In another vein, historically, the crime of treason which is the act or intent of overthrowing a sitting government, remains a most sensitive matter in this country. Virtually every government including the current Bola Tinubu administration seems to fall into the mould of nursing a tinge of insecurity whenever any vigorous challenge to its policy decisions occurs. For instance, Nigerians were witnesses to the escalated level of panic which the Tinubu administration fell into during the last EndBadGovernment# protests. The government had dramatised its fears including calling a meeting of the nation’s Council of State to deliberate on the matter, whereas all that the protest organisers were asking for was simple dialogue with the administration. Instead of the dialogue, the administration responded with an iron-fist, while muzzling all dissenting voices.
In the circumstance, while the youth under consideration may seem subdued in their incarceration, they still represent in their silence the reality of the country’s vehemence to the style of the Tinubu administration. Stripped to its bare essence the entire drama of protests against bad governance which started with significant media blitz and fanfare may have come and gone.
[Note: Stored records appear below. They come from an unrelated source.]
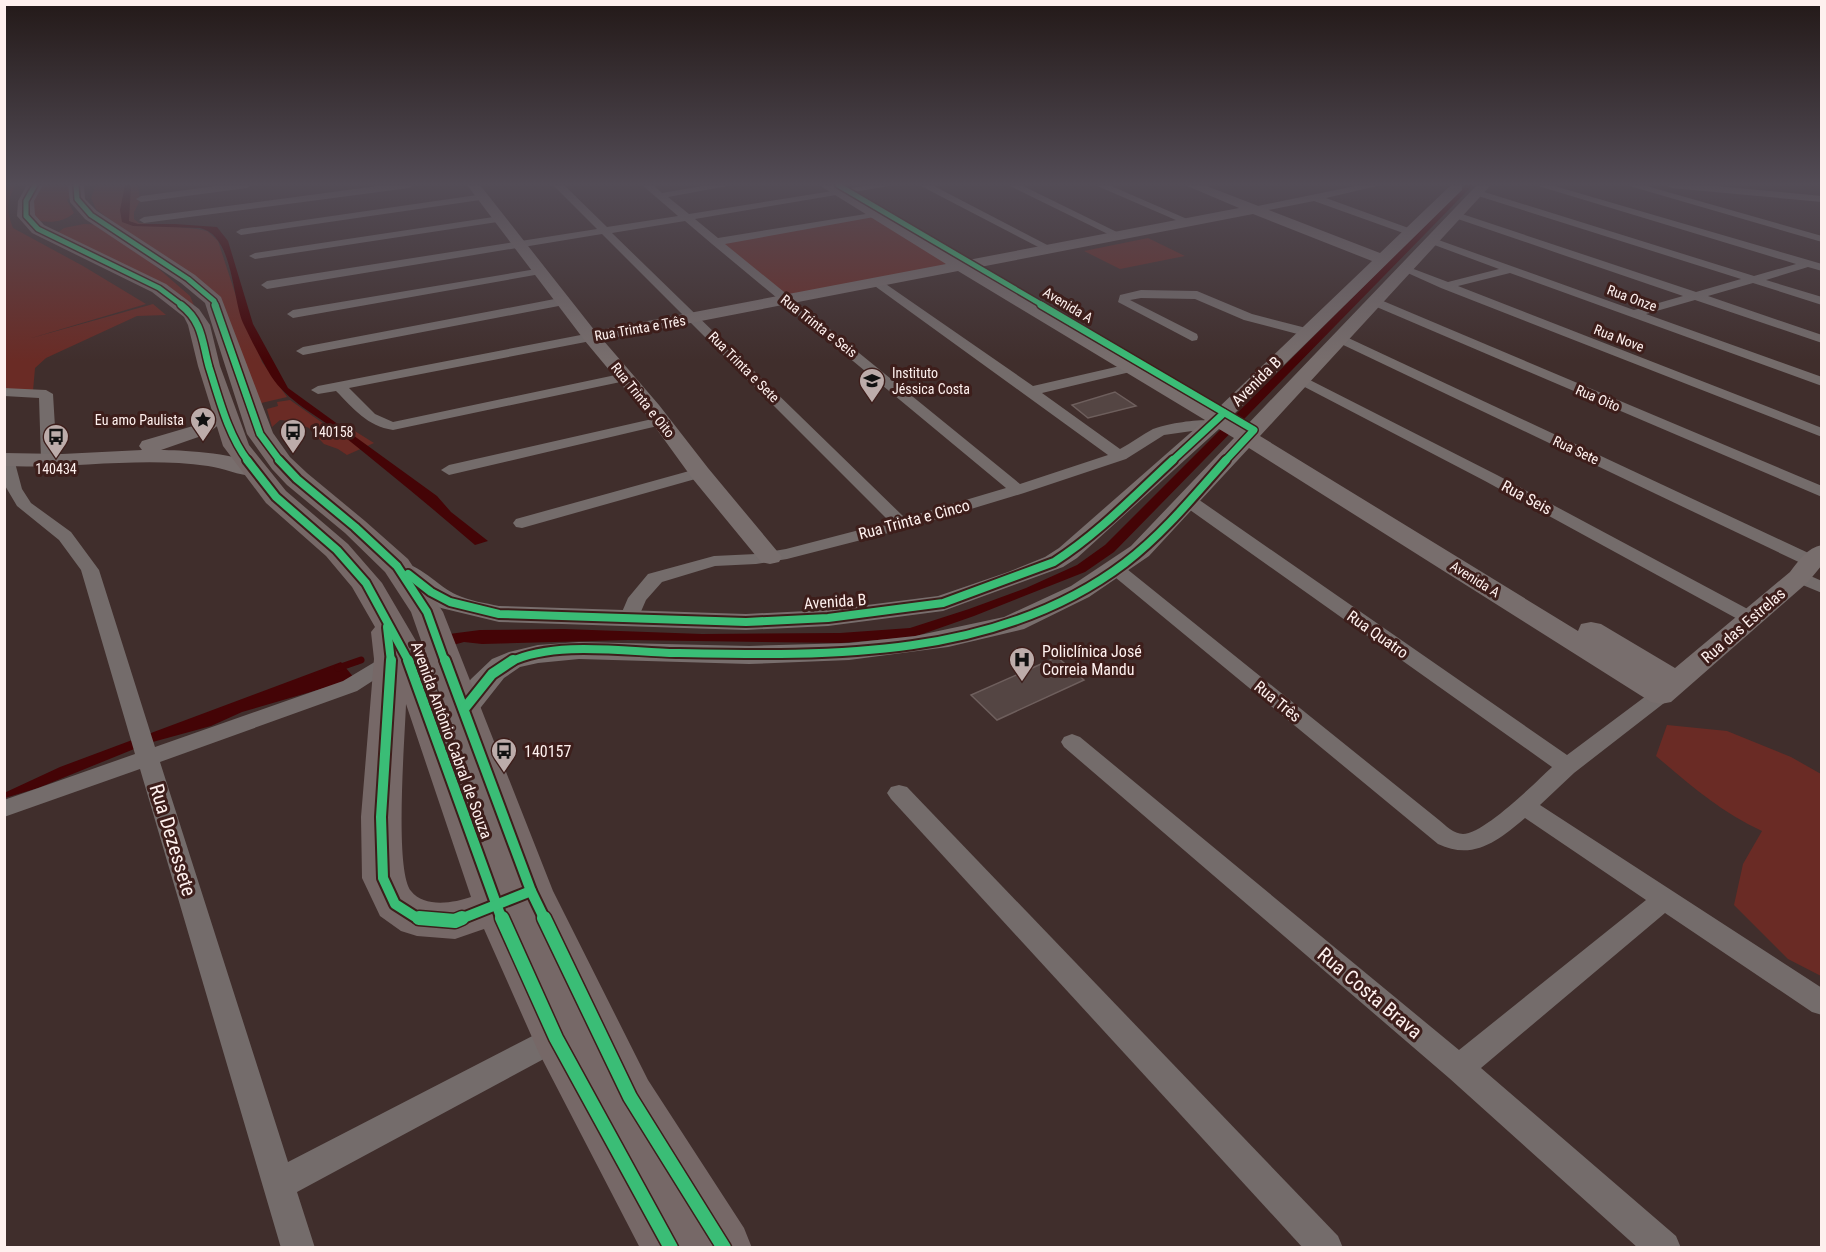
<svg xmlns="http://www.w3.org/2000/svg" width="1826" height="1252" font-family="'Roboto Condensed',sans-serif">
<rect width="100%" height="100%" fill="#402e2c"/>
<g fill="#6a2b25">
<path d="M4,185H16C6,202 6,210 13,228L83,266L146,304L28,339L153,304L166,315L137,316L46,358L35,368L33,391L5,390Z"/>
<path d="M35,185H76L75,192L67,200L74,213C62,224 45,223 30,219Z"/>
<path d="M96,185H138L140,201L134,212V219L139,223L197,229L207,231L218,241L236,296L262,362L287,397L257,404L218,301L96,209L91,198Z"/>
<path d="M877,215L961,265L788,300L717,242Z"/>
<path d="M84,224L105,225L114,230L190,296L195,308L57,233L64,228Z"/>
<path d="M1148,238L1185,256L1120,269L1084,251Z"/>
<path d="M290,400L324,424L345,425L374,443L347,455L338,449L324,444L309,428L291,421L280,420L272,427L267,409L278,406L277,402Z"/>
<path d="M1667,725L1727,731L1791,757L1821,774V976L1788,959L1734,905L1743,864L1762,831C1722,813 1689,784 1656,756Z"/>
</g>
<g fill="#440406">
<path d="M125,185H131L129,221L138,224H175L217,227L228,241L253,324L288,388L437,496L451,512L488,541L475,545C431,507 386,470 341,434C318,416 287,401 271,376C261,359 251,340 243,323C232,297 233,235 200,228L133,226L122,222L120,210Z"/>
<path d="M1465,185H1473L1114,552L1085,572L974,616L914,637L841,643L628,640L482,644L464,642L453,645L449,634L480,630L564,629L702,634L840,633L910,628L969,609L1026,588L1077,565L1105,545Z"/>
<path d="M341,662L355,679L242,712L211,726L149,743L38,788L5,798L4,793L60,767Z"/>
</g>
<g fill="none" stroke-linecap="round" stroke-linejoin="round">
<path stroke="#440406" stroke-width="5" d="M357,662L361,660"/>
<path stroke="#440406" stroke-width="7" d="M338,668L361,660"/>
</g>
<g fill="#544543" stroke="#6e5f5d" stroke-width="1.5">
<path d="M1115,392L1136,406L1088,418L1072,405Z"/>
<path d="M1057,657L1084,680L997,720L971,695Z"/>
</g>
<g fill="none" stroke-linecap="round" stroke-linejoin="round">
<g fill="#746c6b" fill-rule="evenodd">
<path d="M223,185H252L247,188L141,202L136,199L141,196Z"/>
<path d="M385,185H414L409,188L144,223L139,220L144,217Z"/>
<path d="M553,185H564L607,227L678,216L642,185H653L662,193L708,185H733L668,197L689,214L870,185H895L695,219L718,238L878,212V216L874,217L725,244L1020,484L1108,455L872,284V280H880L1033,386L1142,361L1147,362L1149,365L1147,368L1042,393L1120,449C1131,443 1142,435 1153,429C1165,424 1212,415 1220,424L1213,428L1164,435L1126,459L1024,493L908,528L787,559L756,564L715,566L662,582L646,600L636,623H622L619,619L628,598L648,574L714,556L756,554L786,549L890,522L602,234L267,289L261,285L267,281L597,229ZM685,221L712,244L1006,488L905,518L612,233Z"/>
<path d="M919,185H932L1055,249L1050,252L1046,251Z"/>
<path d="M1008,185H1021L1125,236L1124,238H1116Z"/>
<path d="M1095,185H1109L1194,222L1185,224Z"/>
<path d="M1360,185H1381L1326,198L1414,230V234H1406L1314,201L1253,213L1248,210L1253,207Z"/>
<path d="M1535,185H1551L1822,264V271L1808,267L1766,280L1822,297V305L1753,283L1708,296L1822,335V343L1695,300L1646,314L1822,377V386L1510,273L1458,286L1822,428V437L1441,288L1401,270L1403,268H1411L1448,282L1499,269L1429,243L1428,241L1433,238L1634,310L1683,296L1452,217V213L1456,212L1696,292L1741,279L1475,195V191L1478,190L1754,276L1796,264Z"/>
<path d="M1626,185H1643L1822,236V242Z"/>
<path d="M1666,185H1705L1822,196V202L1671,188Z"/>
<path d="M484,194L489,197L487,199L241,235L236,232L241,229Z"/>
<path d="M500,216L504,217V221L255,259L249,256L255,253Z"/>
<path d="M542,268L546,269V273L293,318L287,314L293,310Z"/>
<path d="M1141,290L1197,291L1252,314L1310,329L1311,332L1305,336L1244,320L1195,299L1141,298L1130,300L1197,334L1198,337L1197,340L1192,341L1118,302L1120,295Z"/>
<path d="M565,297L569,298V304L303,355L296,351L303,347Z"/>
<path d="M1376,298L1822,486V497L1372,305L1370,302Z"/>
<path d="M591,333L596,334L597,337L596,340L349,388L375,414L393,422L625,373L632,377L630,380L393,430C367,426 354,409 336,391L318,394L311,390L318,386Z"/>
<path d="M1342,335L1817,557L1820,561L1817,565H1805L1337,342L1336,339Z"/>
<path d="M1302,376L1497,475L1757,614L1760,618L1757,622H1743L1485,481L1297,383L1295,380L1297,377Z"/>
<path d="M4,388L46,390L53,394L57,460L55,463H43L41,460L39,398L4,396Z"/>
<path d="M661,417L666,418L668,421L666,424L449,475L441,470L449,465Z"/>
<path d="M4,455L12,456L14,459L22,489L31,503L71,532L99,570L155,747L343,681L388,654L395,652L402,654L405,658L402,662L357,691L160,762L288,1162L546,1029L556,1025L566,1029L570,1038L566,1047L297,1192L315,1248H281L140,769L4,817V800L135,754L81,570L59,540L17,506L4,484Z"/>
<path d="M700,468L708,473L706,476L522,528L516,527L513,523L516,519Z"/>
<path d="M1189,496L1195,497L1567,755L1654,690L1661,688L1668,690L1672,695L1668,700L1574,773L1540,805L1822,988V1015L1812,1012L1665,913L1481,1068L1676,1236L1681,1248H1638L1449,1078L1064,747L1061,742L1064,737L1072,734L1080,737L1459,1050L1646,900L1525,818C1498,841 1473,861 1438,844L1110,573L1107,569L1110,565H1122L1439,820C1445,825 1454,834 1463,834C1484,834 1536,782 1552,767L1183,505L1181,501L1183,497Z"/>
<path d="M1799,571L1822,581V593L1793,581L1790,577L1793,573Z"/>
<path d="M899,785L907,787L1338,1236L1343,1248H1303L891,799L887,793L891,787Z"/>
</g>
<g fill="#786e6d" fill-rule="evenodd">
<path d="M467,185H480L595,331L946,264L819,185H835L963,261L1239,208L1185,185H1204L1380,253L1451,185H1462V190L1230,418L1245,427L1477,185H1491L1260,436L1578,631L1581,624L1591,622L1601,624L1675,668L1790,572C1799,560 1807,548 1822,545V565L1808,582L1671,702L1661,704L1651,702L1249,448L1149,556L1089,597L1024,629L948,647L849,660L749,664L579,659L538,663L520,667L504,678L474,716L464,719L454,716L449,709L471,679L492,659L509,652L538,645L579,642L749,646L849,643L915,636L1004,617L1071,586L1131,546L1234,438L1219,429L1077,558L1063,567L943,611L828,626L746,630L499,622L441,608L422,597L391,573L387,568L391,563C415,557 436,586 457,595C470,601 485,603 499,606L746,614L828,610L938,596L1008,572L1045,557L1059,548L1205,420L958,271L603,340L659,405L708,468L782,557L779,562L770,564L761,562L692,478L645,413L585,341ZM1253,214L1372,261L1216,410L975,268Z"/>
<path d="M225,406L232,408L235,412L207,434L161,450C181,450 254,454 265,470L262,475C245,479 225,468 208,466C141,456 72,469 4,466V453L62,454L142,450L139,446L142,441L193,426L218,408Z"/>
</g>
<path fill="#766867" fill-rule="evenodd" d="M27,185H43L34,201L35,215L44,225L166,284L199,309L210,325L220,366L249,445L286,491L348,544L382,583L423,653L462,757L411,612L385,572L345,533L287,485L272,469L247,434L205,303L181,283L85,219L70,202L68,185H84L85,199L97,211L195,275L221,297L273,433L290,457L307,473L365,521L408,559L443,612L553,891L648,1080L744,1228L752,1248H640L539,1053L484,929L455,939L417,936L401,931L380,916L362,878L361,817L374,659L371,632L375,627L352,587L326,556L266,503L223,446L198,366L188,325L184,317L152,292L32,233L17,216L18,201ZM406,704L471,897C454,903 424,908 411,891C394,870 405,737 406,704Z"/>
<defs>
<g id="cycleway-far4">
<path d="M35,185L26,201V216L38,229L159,288L183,306"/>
<path d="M76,185L77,199L91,215L188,279L214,301L216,306"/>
<path d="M838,185L1044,306"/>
</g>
<g id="cycleway-far3">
<path d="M181,305C203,322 202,342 209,367C219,398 228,435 248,461"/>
<path d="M215,305L260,434L280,461"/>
<path d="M1041,305L1254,430L1225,461"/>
<path d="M1172,461L1224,413"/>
</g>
<g id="cycleway-far2">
<path d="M247,460L276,497L337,550L366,583L409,662"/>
<path d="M279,460L297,479L355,527L397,566L427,612L445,662"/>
<path d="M408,574L431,592L450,602L499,614L746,622L828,618L943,603L1054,562C1098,534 1135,495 1173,460"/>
<path d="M387,627L391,662"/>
<path d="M510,662C555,640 627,652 676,653C829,656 997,660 1125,563C1163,534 1194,496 1226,460"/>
</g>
<g id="cycleway-far1">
<path d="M391,660L381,817L383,878L395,904L417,918L438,920"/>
<path d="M408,660L502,920"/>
<path d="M445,660L531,891L545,920"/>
<path d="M464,709L492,674L513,660"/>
<path d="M458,920L531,891"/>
</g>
<g id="cycleway">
<path d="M419,918L455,921L462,918"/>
<path d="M502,918L556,1038L671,1248"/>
<path d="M544,918L630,1097L724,1248"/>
</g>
</defs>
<use href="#cycleway-far4" stroke="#3d1e1b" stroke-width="8"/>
<use href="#cycleway-far3" stroke="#3d1e1b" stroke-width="10"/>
<use href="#cycleway-far2" stroke="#3d1e1b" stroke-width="12"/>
<use href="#cycleway-far1" stroke="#3d1e1b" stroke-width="14"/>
<use href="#cycleway" stroke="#3d1e1b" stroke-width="17"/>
<use href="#cycleway-far4" stroke="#3abd76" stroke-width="5"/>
<use href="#cycleway-far3" stroke="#3abd76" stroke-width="7"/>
<use href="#cycleway-far2" stroke="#3abd76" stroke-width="8"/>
<use href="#cycleway-far1" stroke="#3abd76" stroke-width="10"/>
<use href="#cycleway" stroke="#3abd76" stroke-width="14"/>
</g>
<linearGradient id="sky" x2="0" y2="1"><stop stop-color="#231918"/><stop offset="0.51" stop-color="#534c56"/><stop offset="1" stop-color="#534c56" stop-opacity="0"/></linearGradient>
<rect width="1826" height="361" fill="url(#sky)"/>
<defs>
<symbol id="school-pin" viewBox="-11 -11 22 30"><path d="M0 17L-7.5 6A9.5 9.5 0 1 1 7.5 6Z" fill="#bcacaa" stroke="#3d1e1b"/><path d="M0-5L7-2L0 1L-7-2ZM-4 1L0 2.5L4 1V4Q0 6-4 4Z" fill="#111"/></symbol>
<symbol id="sight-pin" viewBox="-11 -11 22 30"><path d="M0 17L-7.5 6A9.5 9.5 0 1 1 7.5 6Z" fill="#bcacaa" stroke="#3d1e1b"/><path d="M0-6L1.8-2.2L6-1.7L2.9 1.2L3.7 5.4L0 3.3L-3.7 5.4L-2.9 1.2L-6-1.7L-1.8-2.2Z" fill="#111"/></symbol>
<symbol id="bus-pin" viewBox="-11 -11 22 30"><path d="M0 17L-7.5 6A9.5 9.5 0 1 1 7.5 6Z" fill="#bcacaa" stroke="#3d1e1b"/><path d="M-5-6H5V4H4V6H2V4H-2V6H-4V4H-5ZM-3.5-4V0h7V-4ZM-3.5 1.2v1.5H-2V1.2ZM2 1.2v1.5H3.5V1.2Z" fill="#111"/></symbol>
<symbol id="hospital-pin" viewBox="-11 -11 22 30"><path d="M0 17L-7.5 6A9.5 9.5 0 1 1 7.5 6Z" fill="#bcacaa" stroke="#3d1e1b"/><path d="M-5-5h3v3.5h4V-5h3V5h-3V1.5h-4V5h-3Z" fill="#111"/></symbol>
</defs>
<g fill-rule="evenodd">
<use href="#school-pin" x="857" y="366" width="30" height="40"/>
<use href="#sight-pin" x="188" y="405" width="30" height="40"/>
<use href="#bus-pin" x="278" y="417" width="30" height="40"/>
<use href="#bus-pin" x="41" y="422" width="30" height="40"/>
<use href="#hospital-pin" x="1007" y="645" width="30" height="40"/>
<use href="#bus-pin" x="489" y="736" width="30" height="40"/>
</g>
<g text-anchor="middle" stroke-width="6" stroke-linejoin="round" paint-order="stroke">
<g font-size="14" fill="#fef0ee" stroke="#3d1e1b">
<text transform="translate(1632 298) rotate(20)" y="5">Rua Onze</text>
<text transform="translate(1068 305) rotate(31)" y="5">Avenida A</text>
<text transform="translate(819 326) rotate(38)" y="5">Rua Trinta e Seis</text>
<text transform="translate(640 328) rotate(-10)" y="5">Rua Trinta e Três</text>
<text transform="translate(1619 338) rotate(21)" y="5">Rua Nove</text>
<text transform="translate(744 367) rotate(45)" y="5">Rua Trinta e Sete</text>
<text transform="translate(1598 398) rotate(23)" y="5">Rua Oito</text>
<text transform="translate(643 400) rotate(51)" y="5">Rua Trinta e Oito</text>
<text transform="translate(1576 450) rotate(25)" y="5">Rua Sete</text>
<text transform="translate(1475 579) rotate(32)" y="5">Avenida A</text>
</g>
<g font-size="14" fill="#fef0ee" stroke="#3d1e1b" text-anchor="start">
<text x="892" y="378">Instituto<tspan x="892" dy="16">Jéssica Costa</tspan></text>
<text x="184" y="425" text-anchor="end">Eu amo Paulista</text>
<text x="312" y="437">140158</text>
<text x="56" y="474" text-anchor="middle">140434</text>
</g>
<g font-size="16" fill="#fef0ee" stroke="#3d1e1b">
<text transform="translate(1256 381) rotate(-45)" y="6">Avenida B</text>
<text transform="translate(1527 497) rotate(28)" y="6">Rua Seis</text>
<text transform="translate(914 519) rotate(-15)" y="6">Rua Trinta e Cinco</text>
<text transform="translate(835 601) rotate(-4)" y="6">Avenida B</text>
<text transform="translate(1743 625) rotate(-41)" y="6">Rua das Estrelas</text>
<text transform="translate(1378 634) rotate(35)" y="6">Rua Quatro</text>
<text transform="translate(1278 701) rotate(39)" y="6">Rua Três</text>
<text transform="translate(452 740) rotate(70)" y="6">Avenida Antônio Cabral de Souza</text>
</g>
<g font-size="16" fill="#fef0ee" stroke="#3d1e1b" text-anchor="start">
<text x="1042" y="657">Policlínica José<tspan x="1042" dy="18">Correia Mandu</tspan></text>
<text x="524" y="757">140157</text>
</g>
<g font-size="20" fill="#fef0ee" stroke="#3d1e1b">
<text transform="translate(173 840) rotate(73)" y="7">Rua Dezessete</text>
<text transform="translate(1370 993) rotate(40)" y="7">Rua Costa Brava</text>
</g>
</g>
<rect width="1826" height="1252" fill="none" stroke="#fef0ee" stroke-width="12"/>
</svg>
But left in the lurch are these youth along with others so detained and yet others who died in the process as cannon fodder as they were dispensable as sacrificial lambs for the exercise. In their apparently prostrate condition, these youth may also not be seen by the establishment as significant, even as they constitute the real heroes of the struggle to rid the country of bad governance.
With the protest in which they were caught up on the wrong side of the law now technically abated, the government should not rest on its oars but brace up to reconcile with what they actually represent – the unfinished struggle by Nigerians for a better country. They actually qualify as representing various generations of Nigerian children who were failed by their nation. The wider implication of that scenario is that the struggle continues with a re-launch of protests, only a span of time away.